Half of the budget cuts are directed at the military, which has a commanding presence in the region. In addition to the Washington Navy Yard, the Pentagon is headquartered in Arlington, Va.; Fort Belvoir in Fairfax County; Fort Myer in Arlington County; and Quantico Marine Corps Base in Prince William County, among others.
And yet, the greatest pain from the cuts is likely to be felt not by the civilian military workforce, but employees for the numerous private systems-management and IT-consultant contractors that have popped up around the Pentagon during a decade of military buildup and security spending following the Sept. 11 terrorist attacks.
Even before the cuts went into effect, uncertainty about future funding prompted the government to scale back from $50 million to $5 million a contract it had awarded to Springfield, Va.-based Strategy and Management Services Inc., said company founder and CEO Staci Redmon.
Redmon's workforce has grown over the past five years to 120 employees and she is hopeful federal budget cuts won't reverse the trend.
"It's personal to me," she said. "I have employees who have families to feed."
One of the best ways to measure just how big a hit the region will take might be to head to the Metro, the nation's second-largest subway system.
If you can grab a parking spot at 8:30 a.m. at the East Falls Church Metro station in northern Virginia, or wedge yourself onto a train at Metro Center downtown during the afternoon rush without sucking in your gut, you'll know economic activity is slowing down a bit.
During rush hour, about 40 percent of the system's riders are federal workers, said spokesman Dan Stessel, who, in a recent meeting with Metro board members, estimated that a 1 percent drop in ridership would translate into $7.8 million in lost revenue.
The Metro could lose out on $10 million in fare revenue if the federal-worker furloughs take effect, he said.
The subway also is facing the loss of a separate $12 million federal subsidy.
Much harder to gauge are the trickle-down effects of the budget cuts on the small businesses that serve the federal workers.
At Uptown Cleaners, just a short walk from the Pentagon and all the military contractors that surround it, Marine uniforms are among the garments hanging from a rack.
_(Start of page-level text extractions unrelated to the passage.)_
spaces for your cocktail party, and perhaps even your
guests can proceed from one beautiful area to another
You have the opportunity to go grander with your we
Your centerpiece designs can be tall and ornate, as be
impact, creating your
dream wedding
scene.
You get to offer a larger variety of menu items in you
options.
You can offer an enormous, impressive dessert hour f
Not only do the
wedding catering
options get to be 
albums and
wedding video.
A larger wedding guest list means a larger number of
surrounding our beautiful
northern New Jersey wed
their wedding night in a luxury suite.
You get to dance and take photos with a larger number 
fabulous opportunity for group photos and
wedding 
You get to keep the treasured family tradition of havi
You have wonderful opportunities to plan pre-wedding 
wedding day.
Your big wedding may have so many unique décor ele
But employee Kris Yoon was unconcerned as she took a brief break from hemming a pair of slacks.
The government has gone through repeated budget scares during the four years Uptown Cleaners has been in business there, she noted, but people still need clean clothes.
"We're always steady here," she said.
Down the street at Epic Smokehouse, bartender David Holmgren said he didn't know what to expect. The bulk of the lunch rush is made up of government workers from the Transportation Security Administration and Pentagon ? but at dinner time, "it's really people in the neighborhood, and it's a wealthy neighborhood, so I don't see them being impacted too much," Holmgren said.
There is something else to consider: Despite the looming government presence in the region, metropolitan Washington is really no longer the monolithic, company town that it used to be.
Jerry Gordon, chairman of the Economic Development Authority for Northern Virginia's Fairfax County, said officials there have made a concerted effort over the past decade to diversify the county's economy so it does not rely so heavily on the U.S. government.
Fairfax County is now home to corporate headquarters in the automotive industry (Volkswagen AG's North American headquarters), hotels (Hilton Worldwide) and media (Gannett Co., parent of USA Today), among others.
"The toeholds in those industries levels out the draconian effects in the federal cuts," Gordon said.